* **Task instructions**
**a.** List every measurement taken for each cortical region according to the autism brain-imaging abstract.
**b.** Extend the autism brain-imaging abstract, picking up right after its final sentence.

* **Study text**
20218
Different Patterns of Cortical Brain Alterations in Preschool-Aged Boys with Autism Spectrum Disorder with and without Intellectual Disability

Saturday, May 16, 2015: 11:30 AM-1:30 PM
Imperial Ballroom (Grand America Hotel)
Y. Feng1, H. Ota2,3, S. J. Rogers3, D. G. Amaral3, F. Hoeft4 and C. W. Nordahl3, (1)University of California Davis Medical Center, Health Informatics Program, Sacramento, CA, (2)Psychiatry, Showa University School of Medicine, Tokyo, Japan, (3)MIND Institute and Department of Psychiatry and Behavioral Sciences, University of California Davis Medical Center, Sacramento, CA, (4)Psychiatry, University of California at San Francisco, San Francisco, CA
Background:  Autism spectrum disorder (ASD) is a heterogeneous condition, with varying behavioral presentations and comorbidities. Multiple etiologies and neural phenotypes likely exist. An estimated 30% of children diagnosed with ASD have comorbid intellectual disability (ID). Little is known, however, about how the neuroanatomical profiles differ between children with ASD with and without comorbid ID.

Objectives:  We utilized multivariate pattern analyses to compare regional cortical gray matter measurements in preschool-aged boys divided into three groups: (1) ASD and comorbid ID (ASD+ID), (2) ASD without ID (ASD), and (3) age-matched typical developing (TD) controls.

Methods:  Structural MRIs were acquired in 105 boys (28 ASD, 27 ASD+ID, 50 TD) with a mean age of 36.2 months. Cortical gray matter was parcellated into 34 gyral regions per hemisphere using Freesurfer (v5.1.0). Measurements included surface area, cortical thickness, and volume for each cortical region. Cognitive testing was carried out at two time points, one at study entry and again two years later (mean 65.9 months) using the Mullen Scales of Early Development. Development Quotient (DQ) scores were calculated at both time points, and a cutoff of 70 was used to determine ASD+ID and ASD groups. Only participants with stable DQ scores across both time points were included in this study. We utilized cross-validated linear support vector machine (SVM) analyses, controlling for total cerebral volume, to classify ASD+ID vs TD, ASD vs TD, and ASD+ID vs ASD. Left and right hemispheres were analyzed separately. Preprocessing included normalization across features. Recursive feature elimination was utilized to identify features with the greatest contribution to classifications. Result includes: (1) performance (accuracy, sensitivity, specificity) (2) weights of regions that contribute to each classification, and (3) comparison of features across three classification groupings.

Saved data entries
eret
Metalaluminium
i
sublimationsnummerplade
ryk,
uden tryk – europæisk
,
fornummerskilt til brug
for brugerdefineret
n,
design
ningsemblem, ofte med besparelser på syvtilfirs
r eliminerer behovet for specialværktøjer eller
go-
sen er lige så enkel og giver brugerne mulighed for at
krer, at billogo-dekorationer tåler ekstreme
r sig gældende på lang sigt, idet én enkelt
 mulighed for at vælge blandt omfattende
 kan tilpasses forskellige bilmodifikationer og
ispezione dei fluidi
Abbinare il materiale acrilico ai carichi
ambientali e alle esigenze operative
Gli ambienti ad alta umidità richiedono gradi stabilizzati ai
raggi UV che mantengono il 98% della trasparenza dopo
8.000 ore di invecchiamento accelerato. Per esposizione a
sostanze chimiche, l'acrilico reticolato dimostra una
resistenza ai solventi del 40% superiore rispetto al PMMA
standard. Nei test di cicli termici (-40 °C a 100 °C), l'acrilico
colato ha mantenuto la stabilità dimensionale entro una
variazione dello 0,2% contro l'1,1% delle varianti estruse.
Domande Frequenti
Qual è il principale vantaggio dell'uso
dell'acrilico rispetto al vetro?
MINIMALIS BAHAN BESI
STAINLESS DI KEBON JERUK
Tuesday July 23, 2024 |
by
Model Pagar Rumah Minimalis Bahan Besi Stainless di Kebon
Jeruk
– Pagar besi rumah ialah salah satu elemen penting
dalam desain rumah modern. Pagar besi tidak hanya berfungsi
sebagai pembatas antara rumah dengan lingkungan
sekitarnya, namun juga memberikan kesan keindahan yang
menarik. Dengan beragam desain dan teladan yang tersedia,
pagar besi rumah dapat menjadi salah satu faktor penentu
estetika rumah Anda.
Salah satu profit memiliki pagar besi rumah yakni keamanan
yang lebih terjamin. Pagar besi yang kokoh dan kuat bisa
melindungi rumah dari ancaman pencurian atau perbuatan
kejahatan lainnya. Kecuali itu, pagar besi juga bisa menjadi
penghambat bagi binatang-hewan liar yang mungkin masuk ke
--
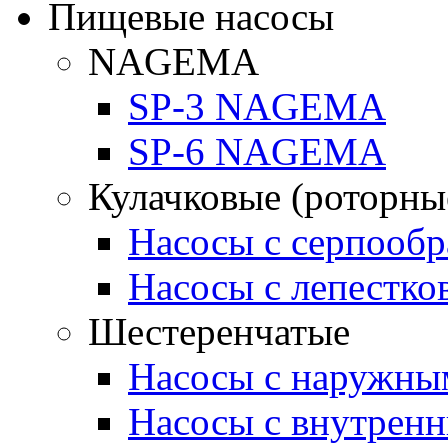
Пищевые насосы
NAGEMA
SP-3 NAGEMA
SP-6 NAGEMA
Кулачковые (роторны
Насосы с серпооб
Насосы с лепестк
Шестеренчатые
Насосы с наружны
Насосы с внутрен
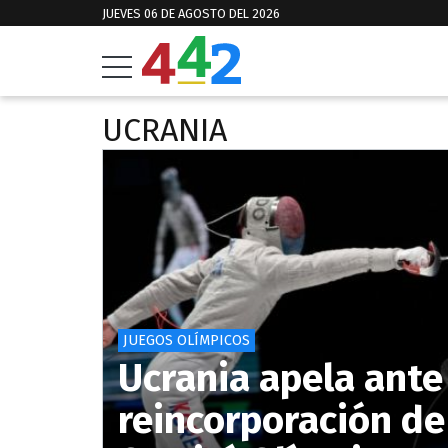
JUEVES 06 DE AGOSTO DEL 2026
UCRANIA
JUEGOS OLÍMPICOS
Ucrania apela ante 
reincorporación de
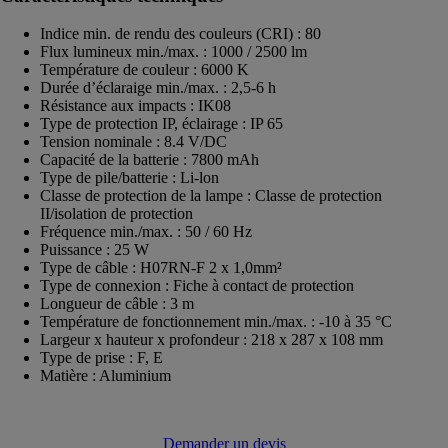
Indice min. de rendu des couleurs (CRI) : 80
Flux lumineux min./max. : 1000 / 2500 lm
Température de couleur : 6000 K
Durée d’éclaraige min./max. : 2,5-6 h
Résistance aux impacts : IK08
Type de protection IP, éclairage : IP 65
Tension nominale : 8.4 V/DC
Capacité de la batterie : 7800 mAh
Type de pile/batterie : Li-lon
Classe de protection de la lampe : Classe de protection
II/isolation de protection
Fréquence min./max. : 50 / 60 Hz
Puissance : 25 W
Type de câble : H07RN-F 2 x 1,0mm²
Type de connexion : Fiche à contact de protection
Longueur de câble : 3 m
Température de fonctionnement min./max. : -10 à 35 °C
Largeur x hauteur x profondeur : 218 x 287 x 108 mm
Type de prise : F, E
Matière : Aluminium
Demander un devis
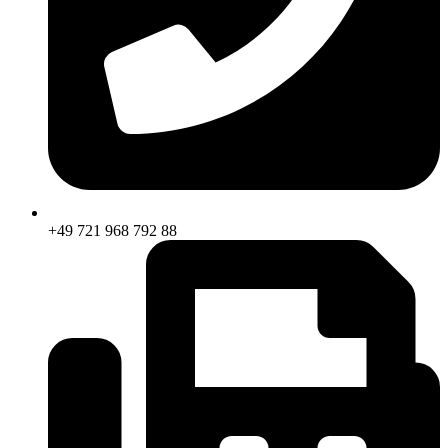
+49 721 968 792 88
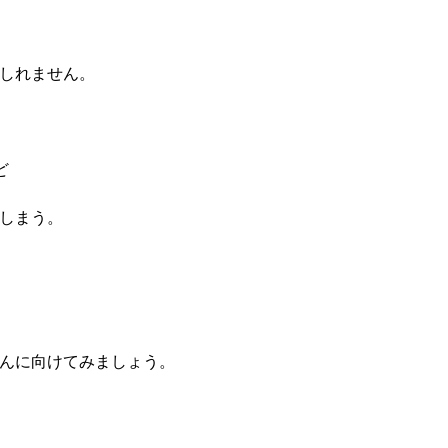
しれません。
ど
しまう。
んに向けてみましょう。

* **Answers below**
**a.** Surface area, cortical thickness, and volume.

**b.**
Results:  Classification accuracies were significant for all three comparisons. Left cortical volumes had the best discriminability for both ASD groups relative to TD, and there was significant overlap in the pattern of brain regions, particularly in the frontal and temporal lobes (e.g. temporal pole, medial orbitofrontal cortex, frontal pole, pars triangularis, caudal middle frontal gyrus, and pars orbitalis). There were, however, an additional 15 regions identified in the ASD+ID vs TD comparison diffusely distributed the entire brain. In contrast, there was only one region (entorhinal cortex) that was unique to the ASD vs TD comparison. Classification performance for discriminating between the two ASD subgroups (ASD+ID vs ASD) was also high. While cortical thickness did not achieve high accuracy in discriminating both ASD groups from TD, right cortical thickness had the highest discriminability for ASD +ID vs. ASD.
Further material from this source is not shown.